Politics is all about priorities. To some changing the name of the Assembly to Welsh Parliament/Senedd Cymru was always a crucially important issue. To others, it was a distraction from more important things that should be legislated upon. Then it became the fight over whether a single mono-lingual word “Senedd” should be applied in both English and Welsh. After heated debate it was decided that it should not, though of course all of the elected members are now known as Members of the Senedd (in English). Confusing? Oh yes. It was the best tray of Welsh fudge made this century.

At Positif we’re getting used to the new system and repeatedly have to proof check every report and briefing for the letters AM. We’ve even gone back and tweaked the website. Forgive us if some of the old practices still sneak through, but some of us have been writing AM for a very long time indeed. So long in fact we actually remember who Denise Idris Jones and Brian Hancock are (the challenge of which would wipe out the chances of the majority of teams in a modern Public Affairs Cymru quiz).

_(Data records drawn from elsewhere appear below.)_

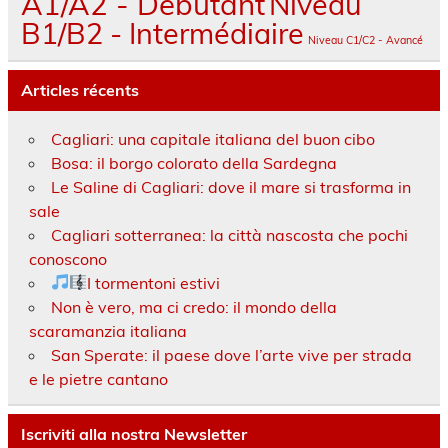
A1/A2 - Débutant
Niveau
B1/B2 - Intermédiaire
Niveau C1/C2 - Avancé
Articles récents
Cagliari: una capitale italiana del buon cibo
Bosa: il borgo colorato della Sardegna
Le Saline di Cagliari: dove il mare si trasforma in
sale
Cagliari sotterranea: la città nascosta che pochi
conoscono
I tormentoni estivi
Non è vero, ma ci credo: il mondo della
scaramanzia italiana
San Sperate: il paese dove l’arte vive per strada
e le pietre cantano
Iscriviti alla nostra Newsletter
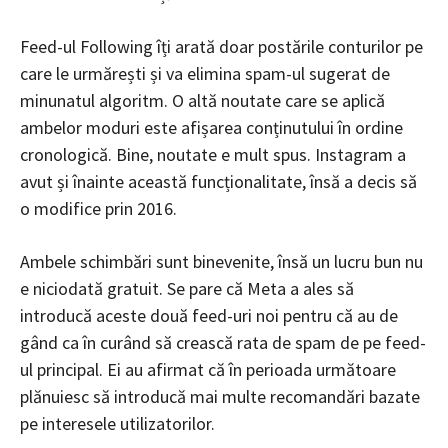
Feed-ul Following îți arată doar postările conturilor pe
care le urmărești și va elimina spam-ul sugerat de
minunatul algoritm. O altă noutate care se aplică
ambelor moduri este afișarea conținutului în ordine
cronologică. Bine, noutate e mult spus. Instagram a
avut și înainte această funcționalitate, însă a decis să
o modifice prin 2016.
Ambele schimbări sunt binevenite, însă un lucru bun nu
e niciodată gratuit. Se pare că Meta a ales să
introducă aceste două feed-uri noi pentru că au de
gând ca în curând să crească rata de spam de pe feed-
ul principal. Ei au afirmat că în perioada următoare
plănuiesc să introducă mai multe recomandări bazate
pe interesele utilizatorilor.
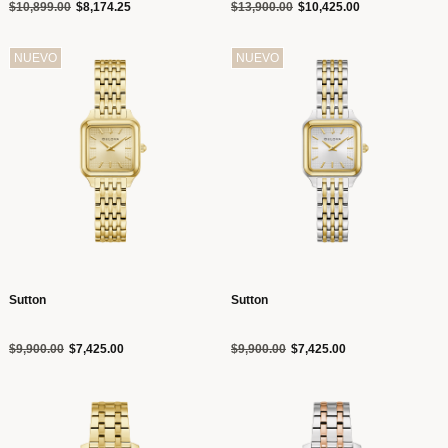
Precio reducido de
a
Precio reducido de
a
$10,899.00
$8,174.25
$13,900.00
$10,425.00
NUEVO
NUEVO
Sutton
Sutton
Precio reducido de
a
Precio reducido de
a
$9,900.00
$7,425.00
$9,900.00
$7,425.00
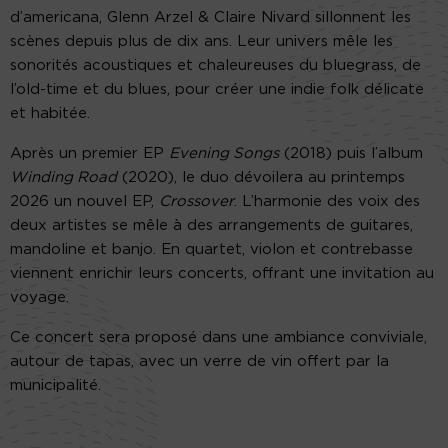
d’americana, Glenn Arzel & Claire Nivard sillonnent les
scènes depuis plus de dix ans. Leur univers mêle les
sonorités acoustiques et chaleureuses du bluegrass, de
l’old-time et du blues, pour créer une indie folk délicate
et habitée.
Après un premier EP
Evening Songs
(2018) puis l’album
Winding Road
(2020), le duo dévoilera au printemps
2026 un nouvel EP,
Crossover
. L’harmonie des voix des
deux artistes se mêle à des arrangements de guitares,
mandoline et banjo. En quartet, violon et contrebasse
viennent enrichir leurs concerts, offrant une invitation au
voyage.
Ce concert sera proposé dans une ambiance conviviale,
autour de tapas, avec un verre de vin offert par la
municipalité.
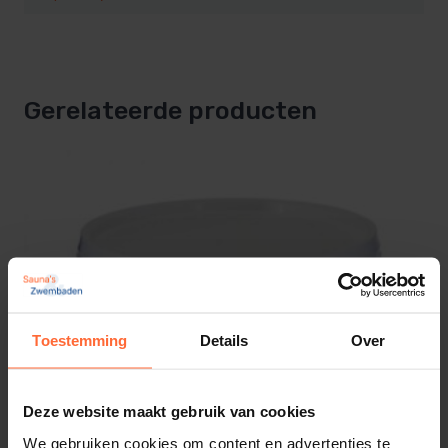
Gerelateerde producten
Toestemming
Details
Over
Deze website maakt gebruik van cookies
We gebruiken cookies om content en advertenties te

These things take time to settle down. Not quite as long as the emergency session of the Senedd convened into the night to discuss changing the name of the Senedd, but you get the point. Now that we have a real emergency to deal with, that public relations game playing looks even sillier.

But it’s time to move on. It’s time to embrace the new name and to use it rigorously and consistently. And consistency is really important for people to understand what the new institution is. The eagle eyed will have spotted that the word Senedd was used for the Welsh Parliament in its English form in the second paragraph. That is now our policy at Positif. If AMs are now MSs (and no, you don’t need a fecking apostrophe) then they are Members of the Senedd. Simples. So that’s where Positif is at: simple Senedd, for use as a term in both languages. The Senedd made a confusion when they produced a hybrid solution. We’re helping to sort it out. Senedd it is.